# tabby and black cats need new home!



## atrixblue (Nov 6, 2009)

hello all,

unfortunatly without success have to rehome two cats ive fostered.

Tabby cat is about 9 months old little LILLY, she was taken in by me when my sis in law had to move to a private landlord who would not accept cats or dogs as he's allergic and intends on moving into the property in around 12 -18 months. she is un nutuered unfortunately but has had both injections as informed by sis inlaw. verry offectionate loves a cuddle and being picked up, used to kids.

cleo, is a black long furr, she is neutered and chipped, she has got issues with life, she came to me when a sis in law rescued her from horrid uncaring people, she was kicked, thrown, beaten, and locked in a shed with no water or food, she was never let in the house and had to fend for herself she became distraught, licking and tearing at her furr on her underside and her backs of legs, wich is now a comfort issue, she does not like children much will tollerate children but does scram if picked up usually will just dodge them. its taken me over a year to develop her trust in humans patience is the key with her to settle in any home, she is used to other cats. she has a long bushey tale in wich she like to burry her head in to sleep. a quiet houshold will be best suited to little cleo with someone who can have allot of patience, she is an escape artist, she likes to be outdoors, hence the chip cleo is of around 2 years old.

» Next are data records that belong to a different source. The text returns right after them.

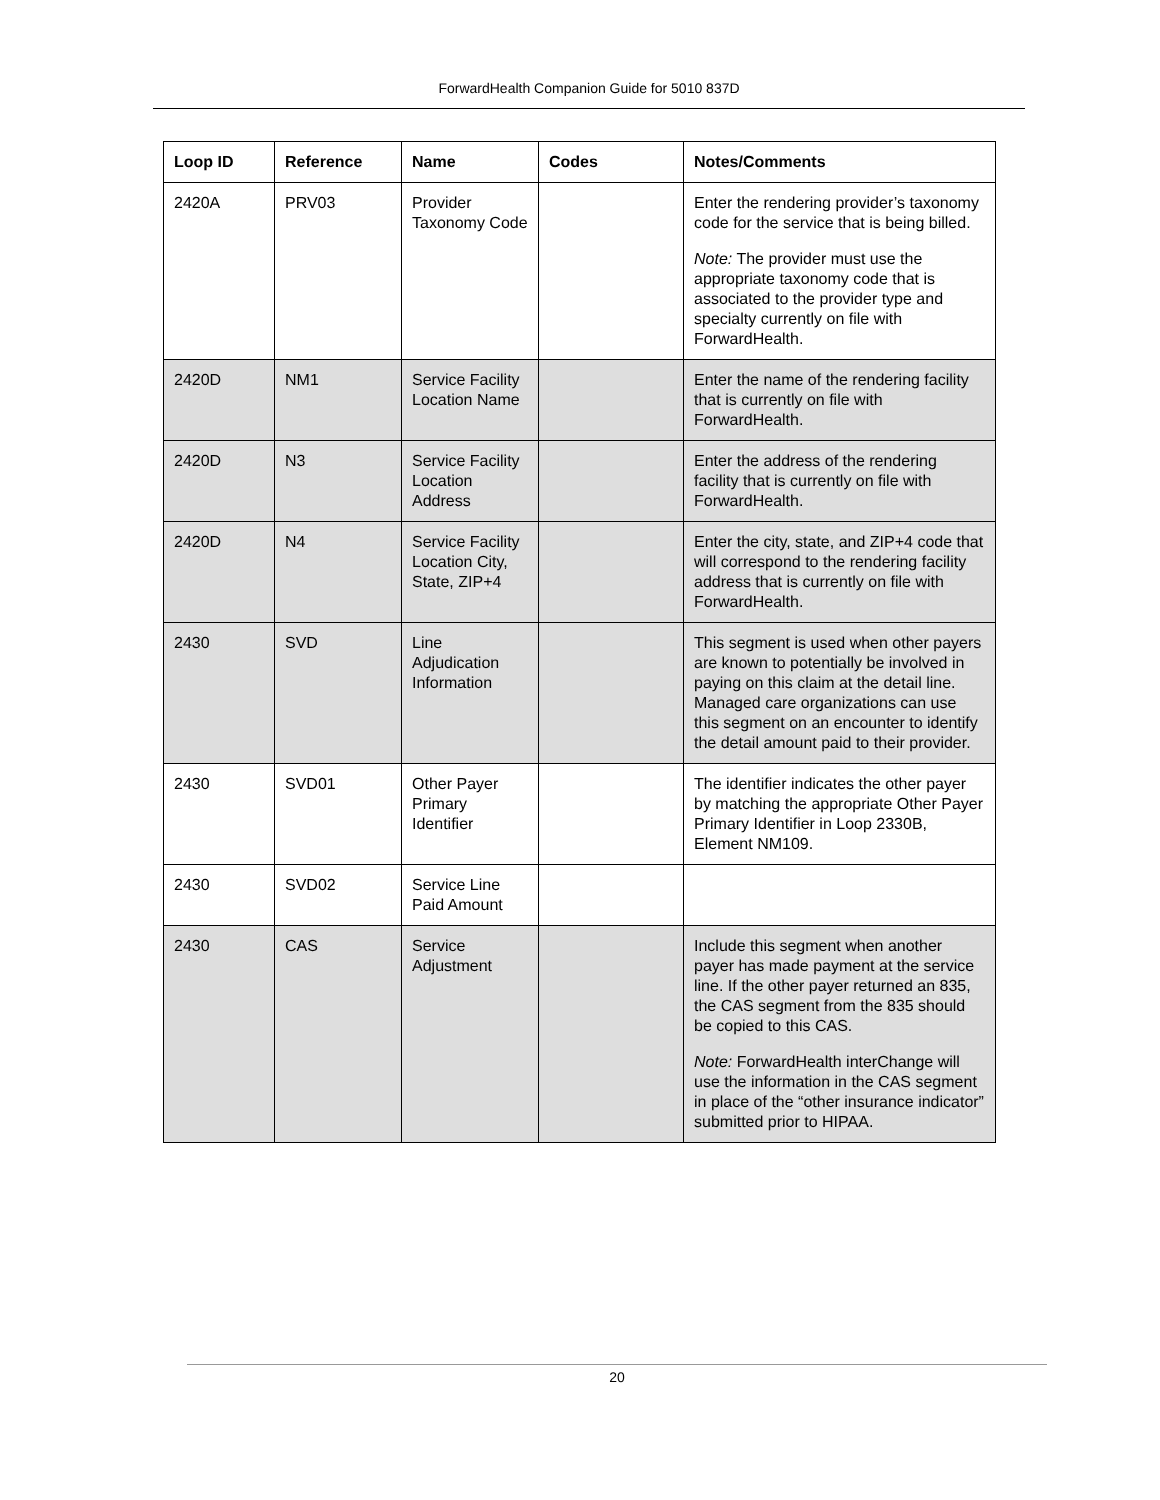ForwardHealth Companion Guide for 5010 837D
| Loop ID | Reference | Name | Codes | Notes/Comments |
| --- | --- | --- | --- | --- |
| 2420A | PRV03 | Provider Taxonomy Code | | Enter the rendering provider’s taxonomy code for the service that is being billed. Note: The provider must use the appropriate taxonomy code that is associated to the provider type and specialty currently on file with ForwardHealth. |
| 2420D | NM1 | Service Facility Location Name | | Enter the name of the rendering facility that is currently on file with ForwardHealth. |
| 2420D | N3 | Service Facility Location Address | | Enter the address of the rendering facility that is currently on file with ForwardHealth. |
| 2420D | N4 | Service Facility Location City, State, ZIP+4 | | Enter the city, state, and ZIP+4 code that will correspond to the rendering facility address that is currently on file with ForwardHealth. |
| 2430 | SVD | Line Adjudication Information | | This segment is used when other payers are known to potentially be involved in paying on this claim at the detail line. Managed care organizations can use this segment on an encounter to identify the detail amount paid to their provider. |
| 2430 | SVD01 | Other Payer Primary Identifier | | The identifier indicates the other payer by matching the appropriate Other Payer Primary Identifier in Loop 2330B, Element NM109. |
| 2430 | SVD02 | Service Line Paid Amount | | |
| 2430 | CAS | Service Adjustment | | Include this segment when another payer has made payment at the service line. If the other payer returned an 835, the CAS segment from the 835 should be copied to this CAS. Note: ForwardHealth interChange will use the information in the CAS segment in place of the “other insurance indicator” submitted prior to HIPAA. |
20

i am a massive cat lover, but i have unfortunatly had to stop fostering due to health, i havent been able to keep up and now the cats are starting to take the effect, its not fair on them and breaks my heart that i can no longer do it, if there anyone absolutly any one out there who will be able to help i will be greatfull. in the south wales valleys.


----------



## RetroLemons (Nov 11, 2010)

If you say where you are located it would help people, good luck with homing them


----------



## Jojolou (Mar 13, 2011)

Where are you located ? Are you looking for the cats to be rehomed tohther or sepreate ??


----------



## atrixblue (Nov 6, 2009)

i'm located in caerphilly area, 20mins from cardiff, 40 mins from swansea.

can be rehomed together or seperate they are used to each and play but not full on snuggly sleep together if you know what i mean so not that close.


----------



## paşa's mummy (Feb 5, 2011)

i hope they find homes soon. it might help if you post pictures of them. good luck. 
amy


----------